The pain left for five years, but when Tera was starting high school as a freshman, she began to experience low back pain. A benign tumor was found on her spinal column. She went through surgery at UW-Madison in October 2004 to remove the tumor. The operation was a success, but the surgery triggered another bout with the syndrome, Kim said. The onset this time was slow, but it came on nonetheless.

By April, the pain started in earnest. Tera found starting her junior year at Big Foot High School was impossible. "I do want to be here, but I can't be here," Tera said. "School is a privilege. It's been taken away from me.

"Tera is on the 504 plan, a federal program that gives students an extra year to complete a school year. She's had tutoring and does research on the Internet to make up for lost classroom time. "The Internet is my biggest resource," Tera said.

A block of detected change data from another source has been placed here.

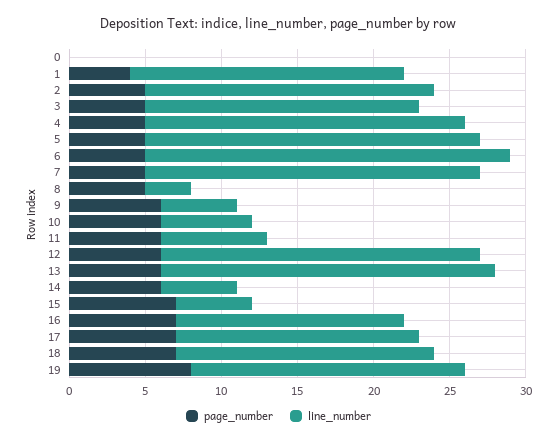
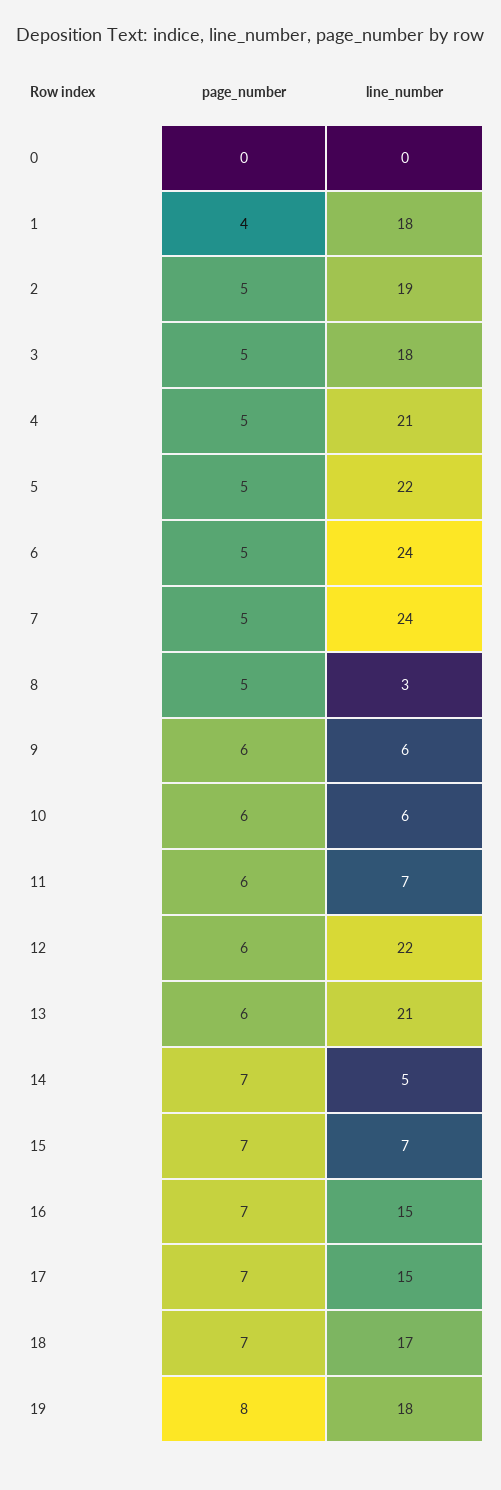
line_number, 7: 22 -> 24
line_number, 9: 5 -> 6
line_number, 12: 21 -> 22
line_number, 13: 22 -> 21
page_number, 14: 6 -> 7
line_number, 15: 5 -> 7
line_number, 17: 16 -> 15

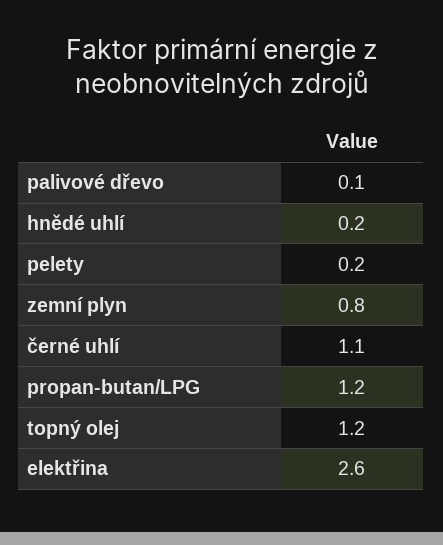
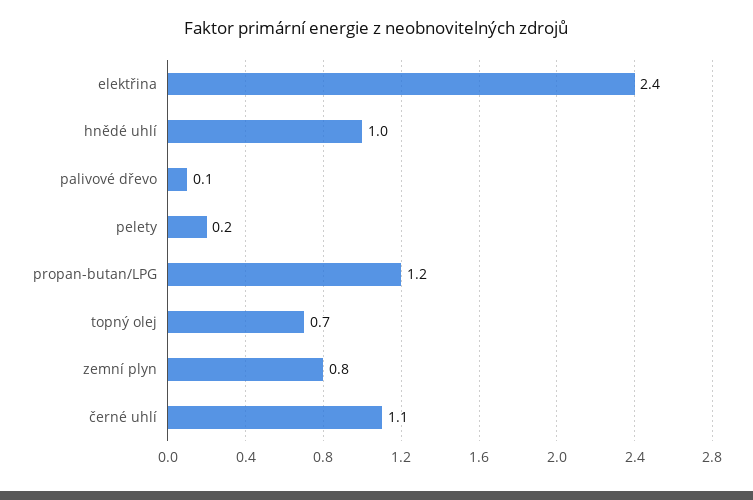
hnědé uhlí: 0.2 -> 1
topný olej: 1.2 -> 0.7
elektřina: 2.6 -> 2.4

Tera had to complete her entire junior year during the summer. By late August, she was certain she would finish her junior year and be ready to start her senior year this fall. Tera said Big Foot did everything it could to help her complete her junior year. "The students and teachers are very supportive," Tera said.

By August, the Complex Regional Pain Syndrome was going into remission again. Tera can't participate in contact sports. But she is active - when she can be. "I can't live in a plastic bubble," Tera said. "It's just a risk you have to take." Tera takes pain counseling, but she doesn't put much stock in it. Instead, she relies on a matter-of-fact, grit-your-teeth, fight-through-the-pain attitude. "Everyone falls down in life, but you have to get back up," Tera said.

"You have to be an advocate for yourself."